At the same time, the novel reflects the true dignity of the inhabitants of the rural environment; Although inferior in regulated training, Mr. Cayo constantly gives lessons on basic issues of all kinds to the urbanites who came to campaign. In a fragment of the novel, Víctor, the candidate for deputy, speaks with a party collaborator and tells him: Imagine, for a moment, that one day the lucky Americans hit a bomb like that one with neutrons that kills, but doesn’t destroy, right? Well, it’s a hypothesis, a bomb that would kill every god except Mr. Cayo and me, do you realize? It’s an absurd hypothesis, I know, but it works, Dani. Well, if that happened, I would have to run to Cureña, kneel before Mr. Cayo and beg him to feed me, do you understand?: Mr. Cayo could live without Víctor, but Víctor could not live without Mr. Cayo. So, for what reasons do I ask a guy like that for his vote, Dani, do you want to tell me?

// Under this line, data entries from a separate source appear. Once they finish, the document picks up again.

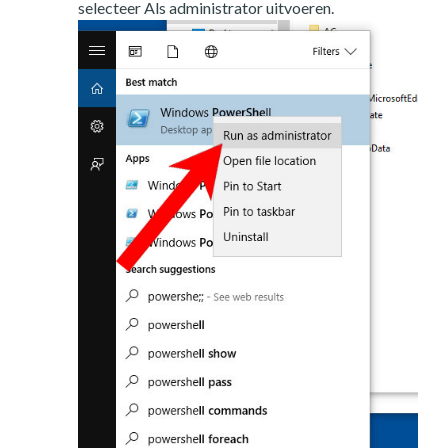
selecteer Als administrator uitvoeren.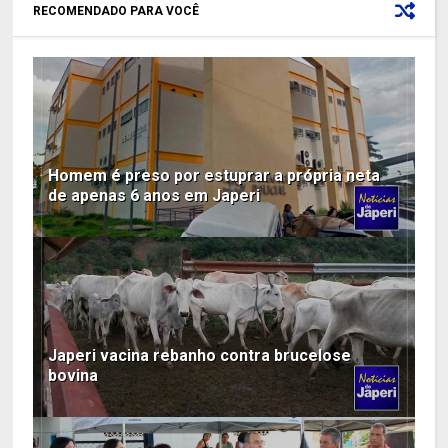
RECOMENDADO PARA VOCÊ
Homem é preso por estuprar a própria neta
de apenas 6 anos em Japeri
Japeri vacina rebanho contra brucelose
bovina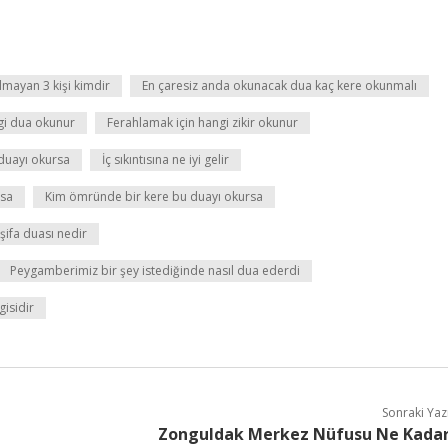
lmayan 3 kişi kimdir
En çaresiz anda okunacak dua kaç kere okunmalı
gi dua okunur
Ferahlamak için hangi zikir okunur
duayı okursa
İç sıkıntısına ne iyi gelir
rsa
Kim ömründe bir kere bu duayı okursa
ifa duası nedir
Peygamberimiz bir şey istediğinde nasıl dua ederdi
gisidir
Sonraki Yaz
Zonguldak Merkez Nüfusu Ne Kada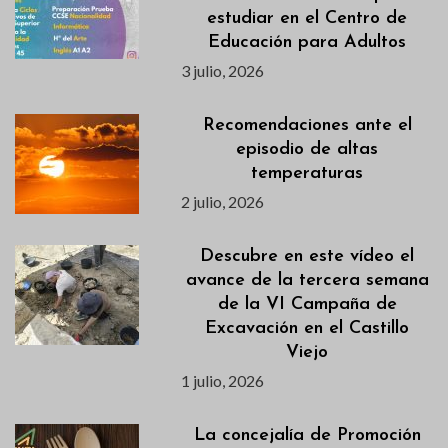
estudiar en el Centro de
Educación para Adultos
3 julio, 2026
Recomendaciones ante el
episodio de altas
temperaturas
2 julio, 2026
Descubre en este vídeo el
avance de la tercera semana
de la VI Campaña de
Excavación en el Castillo
Viejo
1 julio, 2026
La concejalía de Promoción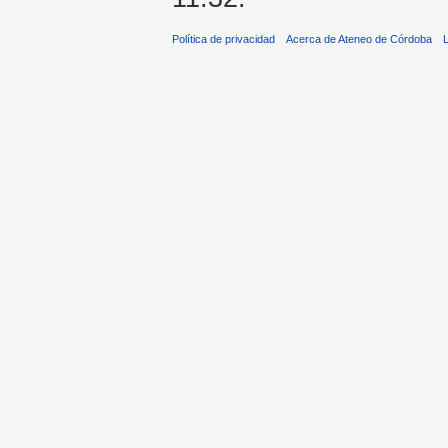
Política de privacidad
Acerca de Ateneo de Córdoba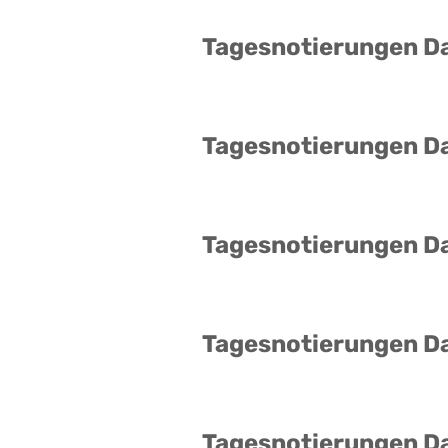
Tagesnotierungen D
Tagesnotierungen D
Tagesnotierungen D
Tagesnotierungen D
Tagesnotierungen D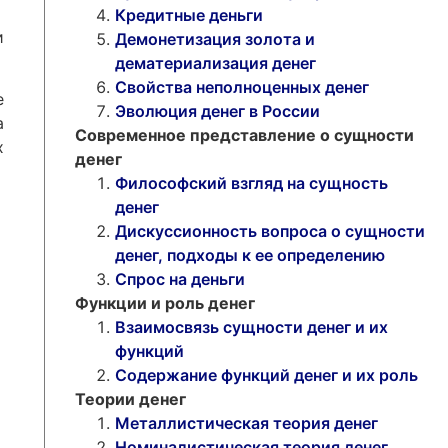
Кредитные деньги
и
Демонетизация золота и
дематериализация денег
Свойства неполноценных денег
е
Эволюция денег в России
а
Современное представление о сущности
х
денег
Философский взгляд на сущность
денег
Дискуссионность вопроса о сущности
денег, подходы к ее определению
Спрос на деньги
Функции и роль денег
Взаимосвязь сущности денег и их
функций
Содержание функций денег и их роль
Теории денег
Металлистическая теория денег
Номиналистическая теория денег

Throughout the story, the candidate for deputy has a progressive horse fall in which he is realizing how little, in reality, his proposal for a country and that of his party has to offer, to the citizens of rural areas. Thus, at another time he exclaims: That man doesn’t need us. With what right do we intend to tear them from the middle of it to put them where we all are? Of course that is a question that I would like many of our politicians to answer. No political proposal should be presented as a “defender of the rural environment” if it does not offer honest and realistic policies so that whoever so wishes can stay and live in rural areas.
Delibes was and still is the quintessential writer of Castilla y León and, why not, of all of Empty Spain. No one like him has been able to reflect our nature, our landscapes and our ways of life. But also our claims and our desires as citizens of rural areas. He put words to what many of us feel when we see the emptying of our towns. When one reads his novels, he immediately imagines the landscape, the houses, the characters as if it were his own town. How many of our towns, if we do nothing to avoid it, will end up being like Cureña, Mr. Cayo’s town, in a few years?

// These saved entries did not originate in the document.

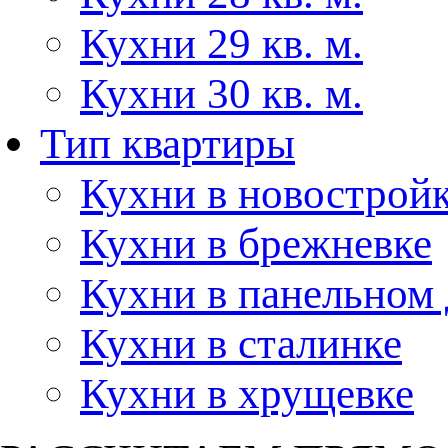
Кухни 29 кв. м.
Кухни 30 кв. м.
Тип квартиры
Кухни в новострой
Кухни в брежневке
Кухни в панельном
Кухни в сталинке
Кухни в хрущевке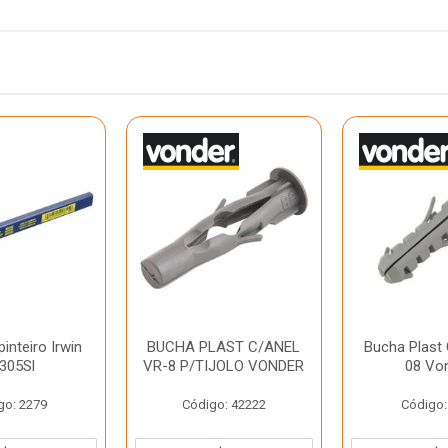
inteiro Irwin
BUCHA PLAST C/ANEL
Bucha Plast 
305Sl
VR-8 P/TIJOLO VONDER
08 Vo
go: 2279
Código: 42222
Código: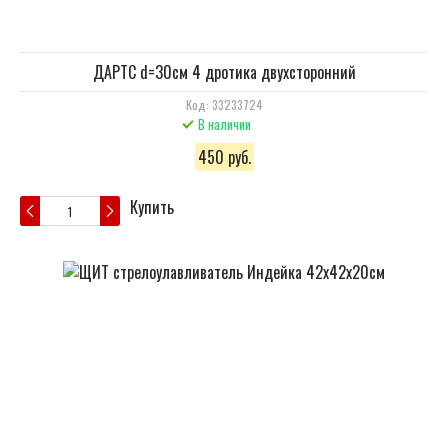
ДАРТС d=30см 4 дротика двухсторонний
Код: 33233724
В наличии
450 руб.
Купить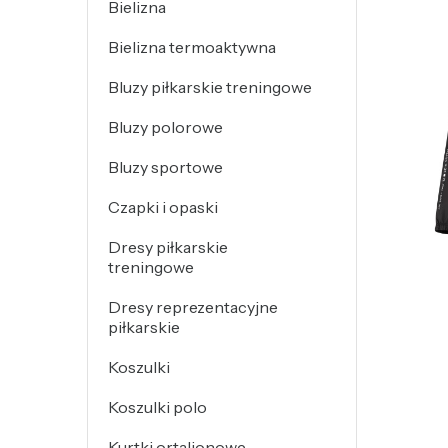
Bielizna
Bielizna termoaktywna
Bluzy piłkarskie treningowe
Bluzy polorowe
Bluzy sportowe
Czapki i opaski
Dresy piłkarskie
treningowe
Dresy reprezentacyjne
piłkarskie
Koszulki
Koszulki polo
Kurtki ortalionowe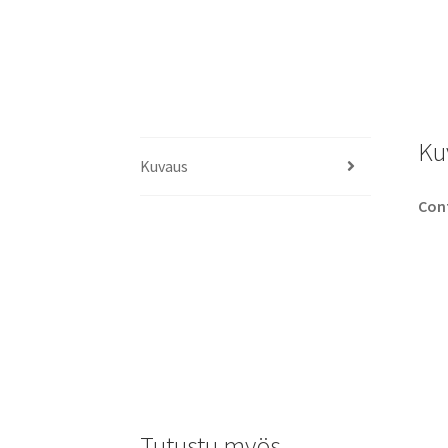
Ku
Kuvaus
Cont
Tutustu myös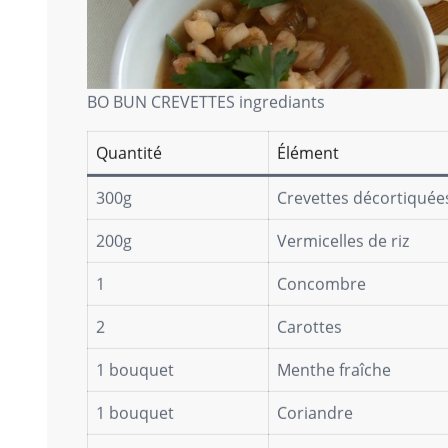
BO BUN CREVETTES ingrediants
Quantité
Élément
300g
Crevettes décortiquée
200g
Vermicelles de riz
1
Concombre
2
Carottes
1 bouquet
Menthe fraîche
1 bouquet
Coriandre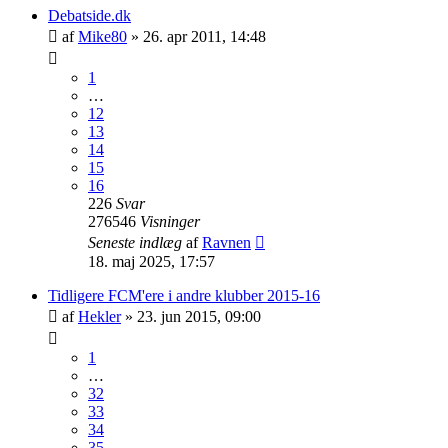
Debatside.dk
af
Mike80
»
26. apr 2011, 14:48
1
…
12
13
14
15
16
226
Svar
276546
Visninger
Seneste indlæg
af
Ravnen
18. maj 2025, 17:57
Tidligere FCM'ere i andre klubber 2015-16
af
Hekler
»
23. jun 2015, 09:00
1
…
32
33
34
35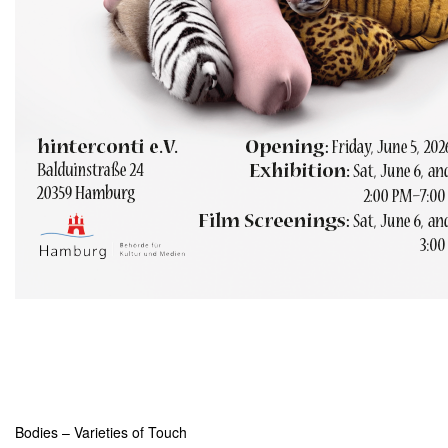
Bodies – Varieties of Touch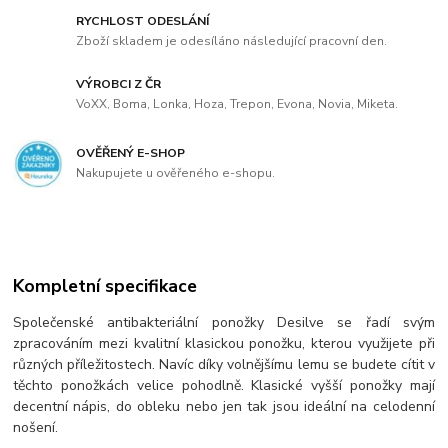
RYCHLOST ODESLÁNÍ
Zboží skladem je odesíláno následující pracovní den.
VÝROBCI Z ČR
VoXX, Boma, Lonka, Hoza, Trepon, Evona, Novia, Miketa.
OVĚŘENÝ E-SHOP
Nakupujete u ověřeného e-shopu.
Kompletní specifikace
Společenské antibakteriální ponožky Desilve se řadí svým
zpracováním mezi kvalitní klasickou ponožku, kterou využijete při
různých příležitostech. Navíc díky volnějšímu lemu se budete cítit v
těchto ponožkách velice pohodlně. Klasické vyšší ponožky mají
decentní nápis, do obleku nebo jen tak jsou ideální na celodenní
nošení.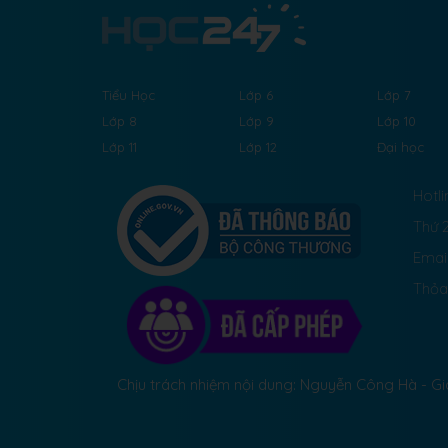
Tiểu Học
Lớp 6
Lớp 7
Lớp 8
Lớp 9
Lớp 10
Lớp 11
Lớp 12
Đại học
Hotli
Thứ 2
Emai
Thỏa
Chịu trách nhiệm nội dung: Nguyễn Công Hà - 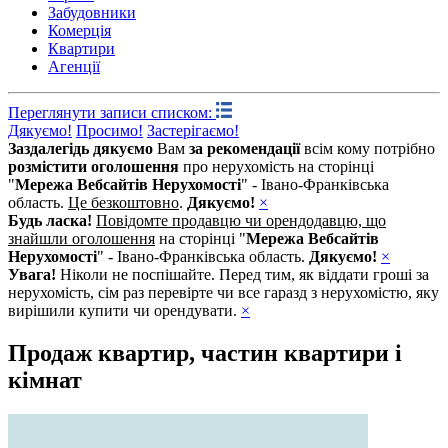
Забудовники
Комерція
Квартири
Агенції
Переглянути записи списком:
Дякуємо!
Просимо!
Застерігаємо!
Заздалегідь дякуємо
Вам
за рекомендації
всім кому потрібно
розмістити оголошення
про нерухомість на сторінці
"
Мережа Вебсайтів Нерухомості
" - Івано-Франківська
область.
Це безкоштовно
.
Дякуємо!
×
Будь ласка!
Повідомте продавцю чи орендодавцю, що
знайшли оголошення
на сторінці "
Мережа Вебсайтів
Нерухомості
" - Івано-Франківська область.
Дякуємо!
×
Увага!
Ніколи не поспішайте. Перед тим, як віддати гроші за
нерухомість, сім раз перевірте чи все гаразд з нерухомістю, яку
вирішили купити чи орендувати.
×
Продаж квартир, частин квартири і
кімнат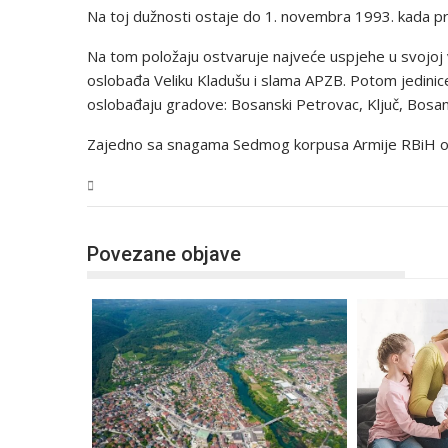
Na toj dužnosti ostaje do 1. novembra 1993. kada 
Na tom položaju ostvaruje najveće uspjehe u svojoj v
oslobađa Veliku Kladušu i slama APZB. Potom jedinic
oslobađaju gradove: Bosanski Petrovac, Ključ, Bosa
Zajedno sa snagama Sedmog korpusa Armije RBiH o
USK
Povezane objave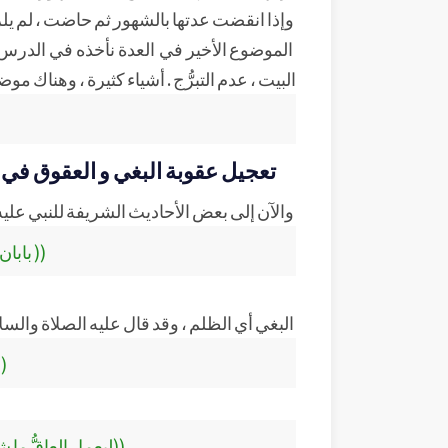
وإذا انقضت عدتها بالشهور ثم حاضت ، لم يلزمه
الموضوع الأخير في العدة نأخذه في الدرس ال
البيت ، عدم التبرُّج . أشياء كثيرة ، وهناك موض
تعجيل عقوبة البغي و العقوق في ال
والآن إلى بعض الأحاديث الشريفة للنبي عليه 
(( بابا
البغي أي الظلم ، وقد قال عليه الصلاة والسلا
((
((ليعمل العاقُّ ما 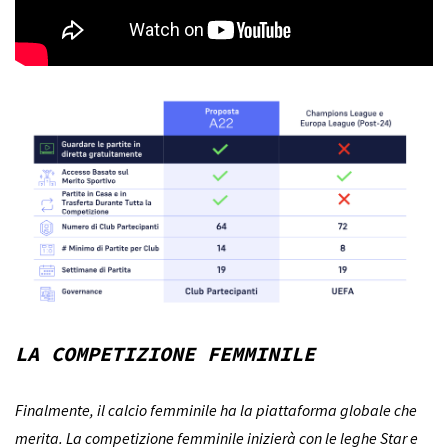
LA COMPETIZIONE FEMMINILE
Finalmente, il calcio femminile ha la piattaforma globale che
merita. La competizione femminile inizierà con le leghe Star e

However, Mr Cayo would know who to vote for today. More than four decades of Spanish democracy have had to pass so that a ballot that defends the rural world can be introduced in the polls. The decision of Empty Spain to attend the elections is a ray of hope for all citizens of rural areas, who were once disenchanted with politics. Cureña, which does not actually have that name, but is an uninhabited town in the province of Burgos called Cortiguera, has already run out of people. But there is hope for many other peoples who see how their people have understood that “politics”, as Cayo said, is the only thing that can save the extreme situation in which the Spanish rural environment finds itself. Landscapes, people, trades and ways of life that Delibes described so beautifully in his literary work and whose sacrifice we must not allow under any circumstances.